The Office of Science and Technology Policy is Seeking Outstanding “Open Science” Champion of Change before May 14th! From the page:
"....Open sharing of research results is a proven strategy for driving positive change. For example, the rapid and open sharing of genomic data from the Human Genome Project revolutionized biomedical research, spurred major growth in the biotechnology industry, and provided $140 in economic returns for every dollar of public investment. And, the Federal Government’s liberation of Global Positioning System (GPS) satellite data led to an explosion of geospatial information systems and the creation of many companies, smartphone apps, and car navigation systems.

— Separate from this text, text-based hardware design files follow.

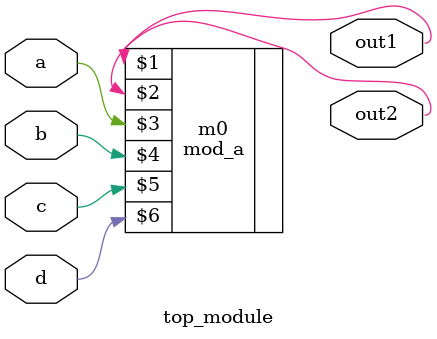
<source format=v>
module top_module ( 
    input a, 
    input b, 
    input c,
    input d,
    output out1,
    output out2
);
    mod_a m0(out1,out2,a,b,c,d);

endmodule


</source>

We are asking for your help to identify “Open Science” Champions of Change—outstanding individuals, organizations, or research projects promoting and using open scientific data for the benefit of society. For example, a Champion’s work may involve:
- Providing free access to data or publications generated from scientific research; or
- Leading research that uses publicaly available scientific data.Anyone can nominate an “Open Science” candidate for consideration by May 14, 2013 (under “Theme of Service,” choose “Open Science”). In the “Reason for Nominating” section of the nomination form, please also include information about any upcoming open-science-related announcements or new steps that the individual or organization you are nominating has planned, which could potentially be launched at the Champions of Change event...."
Here are some thoughts:
With respect to organization, there is the obvious ArXiv.org.
With respect to individuals, I am thinking of David Donoho, he is the person behind the embodiement of reproducible research, he is one of the authors of Wavelab, one of the first easy-to-use toolbox for handling wavelets and reproduce the results of his research and as we have seen recently he is still behind some of the most innovative reproducible research effort out there. Another person would be Victoria Stodden who is behind the RunMyCode.org effort which is probably the type of effort that the OSTP and the White House would want to feature and recognize.